What the task requires>
Can you print the data below verbatim, from its first line through the line containing "Mask all land-cover classes present.", with both of those lines included?

Spatial annotation data:

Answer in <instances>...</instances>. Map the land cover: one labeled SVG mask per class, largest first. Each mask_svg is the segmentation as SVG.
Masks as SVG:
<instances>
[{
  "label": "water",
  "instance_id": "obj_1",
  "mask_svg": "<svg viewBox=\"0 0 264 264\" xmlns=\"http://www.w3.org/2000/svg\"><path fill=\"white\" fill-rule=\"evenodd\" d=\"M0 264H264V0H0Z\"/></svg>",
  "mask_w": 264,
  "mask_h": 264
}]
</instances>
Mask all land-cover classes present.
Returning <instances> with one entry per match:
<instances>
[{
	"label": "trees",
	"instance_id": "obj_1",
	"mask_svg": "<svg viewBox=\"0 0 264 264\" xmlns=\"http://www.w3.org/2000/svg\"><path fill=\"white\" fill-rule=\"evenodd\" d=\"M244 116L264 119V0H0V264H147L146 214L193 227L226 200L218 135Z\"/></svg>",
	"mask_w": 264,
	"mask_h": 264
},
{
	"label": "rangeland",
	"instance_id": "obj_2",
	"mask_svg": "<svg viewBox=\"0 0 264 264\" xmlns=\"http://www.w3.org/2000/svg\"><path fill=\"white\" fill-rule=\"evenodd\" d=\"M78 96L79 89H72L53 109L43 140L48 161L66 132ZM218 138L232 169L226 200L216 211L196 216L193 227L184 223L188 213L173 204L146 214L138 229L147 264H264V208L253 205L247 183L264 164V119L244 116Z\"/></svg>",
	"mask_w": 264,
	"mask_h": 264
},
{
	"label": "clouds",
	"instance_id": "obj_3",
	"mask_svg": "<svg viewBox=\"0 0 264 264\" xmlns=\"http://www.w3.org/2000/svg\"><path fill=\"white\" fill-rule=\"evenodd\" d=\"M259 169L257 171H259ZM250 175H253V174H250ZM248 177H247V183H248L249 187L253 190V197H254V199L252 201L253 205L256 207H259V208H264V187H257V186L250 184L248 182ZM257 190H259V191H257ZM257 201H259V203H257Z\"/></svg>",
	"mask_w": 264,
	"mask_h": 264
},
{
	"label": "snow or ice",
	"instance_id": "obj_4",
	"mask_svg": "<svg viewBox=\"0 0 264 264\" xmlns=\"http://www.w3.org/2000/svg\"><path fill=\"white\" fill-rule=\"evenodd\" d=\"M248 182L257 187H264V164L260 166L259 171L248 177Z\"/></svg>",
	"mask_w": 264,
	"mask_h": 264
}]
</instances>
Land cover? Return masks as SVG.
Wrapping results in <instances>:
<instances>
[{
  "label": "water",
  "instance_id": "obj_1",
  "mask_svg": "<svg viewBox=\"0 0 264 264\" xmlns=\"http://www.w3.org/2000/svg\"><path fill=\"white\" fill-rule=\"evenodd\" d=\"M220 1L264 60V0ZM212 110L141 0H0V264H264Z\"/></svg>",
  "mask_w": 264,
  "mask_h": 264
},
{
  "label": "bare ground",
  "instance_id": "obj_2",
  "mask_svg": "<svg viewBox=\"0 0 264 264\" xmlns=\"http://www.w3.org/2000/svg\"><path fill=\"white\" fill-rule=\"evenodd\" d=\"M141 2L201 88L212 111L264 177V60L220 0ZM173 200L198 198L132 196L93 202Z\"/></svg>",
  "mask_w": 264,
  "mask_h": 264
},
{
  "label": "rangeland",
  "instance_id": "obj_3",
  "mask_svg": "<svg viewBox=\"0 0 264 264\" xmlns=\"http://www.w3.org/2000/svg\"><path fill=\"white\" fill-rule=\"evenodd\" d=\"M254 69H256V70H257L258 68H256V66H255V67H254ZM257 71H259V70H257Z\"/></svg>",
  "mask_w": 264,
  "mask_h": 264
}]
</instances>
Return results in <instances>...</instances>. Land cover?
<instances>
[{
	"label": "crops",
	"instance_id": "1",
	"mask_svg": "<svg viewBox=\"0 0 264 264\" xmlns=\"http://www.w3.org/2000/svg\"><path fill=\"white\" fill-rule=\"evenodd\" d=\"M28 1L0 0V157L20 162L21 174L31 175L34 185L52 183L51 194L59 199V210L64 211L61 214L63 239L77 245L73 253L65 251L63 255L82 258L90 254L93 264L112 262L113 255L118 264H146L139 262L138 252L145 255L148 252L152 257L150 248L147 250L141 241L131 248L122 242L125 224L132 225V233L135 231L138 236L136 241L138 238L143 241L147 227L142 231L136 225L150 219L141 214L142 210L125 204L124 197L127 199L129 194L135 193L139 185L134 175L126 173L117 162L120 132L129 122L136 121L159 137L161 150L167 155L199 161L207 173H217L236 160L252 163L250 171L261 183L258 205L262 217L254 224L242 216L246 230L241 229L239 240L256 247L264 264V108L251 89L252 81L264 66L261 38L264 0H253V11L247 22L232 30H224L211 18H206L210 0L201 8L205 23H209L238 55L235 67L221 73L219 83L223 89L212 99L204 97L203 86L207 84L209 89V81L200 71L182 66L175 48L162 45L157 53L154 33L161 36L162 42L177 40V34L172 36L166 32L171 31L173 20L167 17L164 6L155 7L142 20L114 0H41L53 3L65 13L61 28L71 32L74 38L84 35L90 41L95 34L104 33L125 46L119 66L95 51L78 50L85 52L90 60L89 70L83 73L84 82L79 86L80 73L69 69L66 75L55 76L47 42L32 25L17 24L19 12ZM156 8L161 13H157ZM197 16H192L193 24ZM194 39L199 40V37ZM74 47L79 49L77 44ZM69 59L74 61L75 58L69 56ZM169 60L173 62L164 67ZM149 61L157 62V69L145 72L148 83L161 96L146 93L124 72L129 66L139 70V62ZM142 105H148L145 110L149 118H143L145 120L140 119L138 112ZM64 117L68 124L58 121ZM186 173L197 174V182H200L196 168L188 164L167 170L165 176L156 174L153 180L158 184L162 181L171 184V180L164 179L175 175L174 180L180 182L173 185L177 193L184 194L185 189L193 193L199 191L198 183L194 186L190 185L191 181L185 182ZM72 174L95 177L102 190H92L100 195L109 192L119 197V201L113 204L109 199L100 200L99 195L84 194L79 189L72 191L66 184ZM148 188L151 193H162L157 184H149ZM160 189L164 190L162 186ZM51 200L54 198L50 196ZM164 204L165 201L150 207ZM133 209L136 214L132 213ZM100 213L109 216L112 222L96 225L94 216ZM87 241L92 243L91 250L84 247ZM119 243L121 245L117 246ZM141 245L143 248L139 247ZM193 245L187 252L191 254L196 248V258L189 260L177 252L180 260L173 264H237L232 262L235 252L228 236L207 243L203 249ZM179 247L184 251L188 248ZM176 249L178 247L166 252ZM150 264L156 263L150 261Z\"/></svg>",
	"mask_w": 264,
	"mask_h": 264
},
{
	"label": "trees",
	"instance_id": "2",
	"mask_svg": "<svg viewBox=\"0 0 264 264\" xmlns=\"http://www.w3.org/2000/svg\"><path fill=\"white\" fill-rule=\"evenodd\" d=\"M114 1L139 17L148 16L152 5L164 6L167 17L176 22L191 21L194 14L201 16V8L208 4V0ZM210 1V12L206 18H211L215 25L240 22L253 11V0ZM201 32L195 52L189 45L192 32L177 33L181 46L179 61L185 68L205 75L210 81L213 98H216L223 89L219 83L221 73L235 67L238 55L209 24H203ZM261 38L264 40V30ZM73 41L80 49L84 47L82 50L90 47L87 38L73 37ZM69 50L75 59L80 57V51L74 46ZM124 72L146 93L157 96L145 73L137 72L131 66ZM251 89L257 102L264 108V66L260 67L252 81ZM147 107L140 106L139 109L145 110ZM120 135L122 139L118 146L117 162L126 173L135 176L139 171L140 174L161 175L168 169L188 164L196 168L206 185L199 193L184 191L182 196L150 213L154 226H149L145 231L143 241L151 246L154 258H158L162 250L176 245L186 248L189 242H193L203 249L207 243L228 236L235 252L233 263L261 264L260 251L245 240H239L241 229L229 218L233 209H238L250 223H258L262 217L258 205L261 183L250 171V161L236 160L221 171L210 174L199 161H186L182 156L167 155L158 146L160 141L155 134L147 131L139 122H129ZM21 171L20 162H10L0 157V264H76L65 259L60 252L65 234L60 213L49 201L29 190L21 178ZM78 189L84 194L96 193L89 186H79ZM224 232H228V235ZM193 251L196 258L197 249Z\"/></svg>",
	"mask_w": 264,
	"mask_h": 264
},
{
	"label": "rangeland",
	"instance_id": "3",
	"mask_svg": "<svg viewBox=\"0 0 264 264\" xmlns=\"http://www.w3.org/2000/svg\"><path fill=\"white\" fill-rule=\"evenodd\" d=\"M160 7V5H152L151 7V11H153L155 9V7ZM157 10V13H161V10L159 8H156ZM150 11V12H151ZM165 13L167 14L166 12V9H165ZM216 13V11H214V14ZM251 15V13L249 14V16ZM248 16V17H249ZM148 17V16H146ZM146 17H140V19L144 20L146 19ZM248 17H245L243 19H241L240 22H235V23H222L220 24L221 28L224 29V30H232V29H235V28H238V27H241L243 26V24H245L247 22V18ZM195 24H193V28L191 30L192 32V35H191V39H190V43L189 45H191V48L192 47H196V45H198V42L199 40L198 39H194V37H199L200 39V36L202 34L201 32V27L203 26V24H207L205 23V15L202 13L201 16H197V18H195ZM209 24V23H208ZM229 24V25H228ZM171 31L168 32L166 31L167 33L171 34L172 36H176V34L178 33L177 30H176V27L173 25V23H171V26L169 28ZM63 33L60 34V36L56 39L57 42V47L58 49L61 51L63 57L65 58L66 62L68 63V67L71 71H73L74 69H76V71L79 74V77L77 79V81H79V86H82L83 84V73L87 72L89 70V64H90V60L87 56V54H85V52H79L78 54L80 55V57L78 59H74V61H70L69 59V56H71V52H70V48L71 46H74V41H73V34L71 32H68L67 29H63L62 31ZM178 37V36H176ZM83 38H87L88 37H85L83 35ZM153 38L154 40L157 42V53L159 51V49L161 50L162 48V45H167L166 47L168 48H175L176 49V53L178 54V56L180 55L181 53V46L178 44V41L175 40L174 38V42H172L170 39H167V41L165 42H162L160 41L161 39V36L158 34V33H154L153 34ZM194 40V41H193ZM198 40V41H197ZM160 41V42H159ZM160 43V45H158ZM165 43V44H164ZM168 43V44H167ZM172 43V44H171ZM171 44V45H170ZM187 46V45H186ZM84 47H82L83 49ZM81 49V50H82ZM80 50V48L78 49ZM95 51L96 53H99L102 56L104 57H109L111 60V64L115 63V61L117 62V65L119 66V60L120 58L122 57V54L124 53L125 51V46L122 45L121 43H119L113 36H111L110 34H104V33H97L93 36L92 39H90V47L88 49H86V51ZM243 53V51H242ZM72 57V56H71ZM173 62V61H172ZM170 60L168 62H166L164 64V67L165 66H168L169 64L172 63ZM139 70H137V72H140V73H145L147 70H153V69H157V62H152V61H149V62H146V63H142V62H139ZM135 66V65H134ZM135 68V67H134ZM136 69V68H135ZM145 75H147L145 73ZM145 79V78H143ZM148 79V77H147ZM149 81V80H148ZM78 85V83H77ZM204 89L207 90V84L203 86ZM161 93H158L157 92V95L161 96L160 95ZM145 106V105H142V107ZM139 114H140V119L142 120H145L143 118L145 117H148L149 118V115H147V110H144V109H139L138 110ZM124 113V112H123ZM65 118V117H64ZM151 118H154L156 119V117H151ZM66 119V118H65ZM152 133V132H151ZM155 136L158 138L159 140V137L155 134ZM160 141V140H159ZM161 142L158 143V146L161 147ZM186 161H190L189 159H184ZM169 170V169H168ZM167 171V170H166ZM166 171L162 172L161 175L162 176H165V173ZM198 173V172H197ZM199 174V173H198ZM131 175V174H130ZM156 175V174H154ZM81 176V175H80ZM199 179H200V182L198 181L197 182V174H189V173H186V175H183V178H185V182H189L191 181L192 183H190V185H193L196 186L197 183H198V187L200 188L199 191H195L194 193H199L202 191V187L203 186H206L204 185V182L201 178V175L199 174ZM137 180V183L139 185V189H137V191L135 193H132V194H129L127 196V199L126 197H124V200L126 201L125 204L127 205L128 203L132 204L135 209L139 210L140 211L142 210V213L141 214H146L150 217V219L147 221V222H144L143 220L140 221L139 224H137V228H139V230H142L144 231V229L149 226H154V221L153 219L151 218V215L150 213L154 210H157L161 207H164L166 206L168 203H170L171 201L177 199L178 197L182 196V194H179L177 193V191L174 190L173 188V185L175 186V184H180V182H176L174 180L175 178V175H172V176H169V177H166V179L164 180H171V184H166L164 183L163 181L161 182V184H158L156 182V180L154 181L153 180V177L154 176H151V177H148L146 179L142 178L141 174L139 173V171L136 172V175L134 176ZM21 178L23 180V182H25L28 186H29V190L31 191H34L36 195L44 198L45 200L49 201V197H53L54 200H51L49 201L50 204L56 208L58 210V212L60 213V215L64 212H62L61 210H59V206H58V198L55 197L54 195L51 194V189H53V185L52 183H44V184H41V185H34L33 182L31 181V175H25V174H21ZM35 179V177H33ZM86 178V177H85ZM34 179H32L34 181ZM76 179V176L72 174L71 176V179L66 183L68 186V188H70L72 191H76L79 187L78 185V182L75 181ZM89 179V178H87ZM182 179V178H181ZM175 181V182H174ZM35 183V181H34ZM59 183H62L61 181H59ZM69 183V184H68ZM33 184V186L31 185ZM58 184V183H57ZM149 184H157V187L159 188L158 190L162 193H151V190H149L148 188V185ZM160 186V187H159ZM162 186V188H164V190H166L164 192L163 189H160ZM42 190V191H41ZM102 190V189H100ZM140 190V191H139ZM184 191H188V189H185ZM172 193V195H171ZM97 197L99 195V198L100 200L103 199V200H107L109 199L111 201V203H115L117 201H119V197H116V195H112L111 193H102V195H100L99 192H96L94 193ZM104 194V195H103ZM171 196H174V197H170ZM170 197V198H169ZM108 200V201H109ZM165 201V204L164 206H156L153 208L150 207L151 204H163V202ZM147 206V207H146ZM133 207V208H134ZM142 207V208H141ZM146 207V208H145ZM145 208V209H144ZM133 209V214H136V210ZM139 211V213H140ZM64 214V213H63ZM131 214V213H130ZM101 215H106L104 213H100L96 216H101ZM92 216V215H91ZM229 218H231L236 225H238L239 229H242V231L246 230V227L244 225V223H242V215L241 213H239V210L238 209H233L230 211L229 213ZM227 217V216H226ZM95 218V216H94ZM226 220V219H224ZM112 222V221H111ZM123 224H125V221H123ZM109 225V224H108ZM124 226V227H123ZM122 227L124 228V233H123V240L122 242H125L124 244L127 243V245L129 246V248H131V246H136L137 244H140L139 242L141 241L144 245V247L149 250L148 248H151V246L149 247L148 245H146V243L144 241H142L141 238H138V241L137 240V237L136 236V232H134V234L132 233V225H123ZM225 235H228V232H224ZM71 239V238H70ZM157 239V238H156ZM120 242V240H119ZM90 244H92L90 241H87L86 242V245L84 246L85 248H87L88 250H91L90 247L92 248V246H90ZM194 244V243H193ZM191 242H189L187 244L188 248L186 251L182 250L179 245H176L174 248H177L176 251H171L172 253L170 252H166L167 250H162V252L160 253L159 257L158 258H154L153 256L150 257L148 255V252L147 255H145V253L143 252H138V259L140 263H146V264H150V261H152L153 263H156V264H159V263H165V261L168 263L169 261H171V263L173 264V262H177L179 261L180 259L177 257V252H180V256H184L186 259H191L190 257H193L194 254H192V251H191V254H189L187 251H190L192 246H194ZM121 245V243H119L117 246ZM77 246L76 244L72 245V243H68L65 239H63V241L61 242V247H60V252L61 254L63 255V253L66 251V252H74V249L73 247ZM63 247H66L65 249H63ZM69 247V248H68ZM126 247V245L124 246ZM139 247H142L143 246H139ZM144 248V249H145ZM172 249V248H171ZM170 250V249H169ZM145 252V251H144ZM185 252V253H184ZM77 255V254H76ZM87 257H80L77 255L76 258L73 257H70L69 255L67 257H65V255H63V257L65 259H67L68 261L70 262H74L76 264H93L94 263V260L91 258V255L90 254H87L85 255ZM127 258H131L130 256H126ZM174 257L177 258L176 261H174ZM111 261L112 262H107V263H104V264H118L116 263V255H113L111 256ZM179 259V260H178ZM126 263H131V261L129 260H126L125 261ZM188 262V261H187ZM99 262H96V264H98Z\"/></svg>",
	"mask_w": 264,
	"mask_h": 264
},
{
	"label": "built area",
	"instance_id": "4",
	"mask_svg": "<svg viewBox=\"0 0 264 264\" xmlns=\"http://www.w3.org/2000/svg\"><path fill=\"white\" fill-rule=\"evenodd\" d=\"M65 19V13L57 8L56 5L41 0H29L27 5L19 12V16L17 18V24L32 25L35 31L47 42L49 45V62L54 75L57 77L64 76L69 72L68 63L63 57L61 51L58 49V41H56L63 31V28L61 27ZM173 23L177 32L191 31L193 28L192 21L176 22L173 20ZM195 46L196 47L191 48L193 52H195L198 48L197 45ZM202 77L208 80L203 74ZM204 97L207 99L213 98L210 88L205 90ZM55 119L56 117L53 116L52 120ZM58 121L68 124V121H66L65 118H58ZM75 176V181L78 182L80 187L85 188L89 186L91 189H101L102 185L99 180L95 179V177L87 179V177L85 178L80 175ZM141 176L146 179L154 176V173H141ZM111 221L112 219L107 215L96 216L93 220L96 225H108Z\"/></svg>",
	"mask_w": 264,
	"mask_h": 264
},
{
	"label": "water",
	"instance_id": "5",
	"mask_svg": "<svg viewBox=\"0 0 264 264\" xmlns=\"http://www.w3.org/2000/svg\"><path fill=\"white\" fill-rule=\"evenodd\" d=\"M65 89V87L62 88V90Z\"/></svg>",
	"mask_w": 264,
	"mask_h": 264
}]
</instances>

Result of the task>
Answer in <instances>...</instances>. Map the land cover: one labeled SVG mask per class, largest first. Each mask_svg is the segmentation as SVG.
Masks as SVG:
<instances>
[{
  "label": "water",
  "instance_id": "obj_1",
  "mask_svg": "<svg viewBox=\"0 0 264 264\" xmlns=\"http://www.w3.org/2000/svg\"><path fill=\"white\" fill-rule=\"evenodd\" d=\"M0 264H264V0H0Z\"/></svg>",
  "mask_w": 264,
  "mask_h": 264
}]
</instances>
Mask all land-cover classes present.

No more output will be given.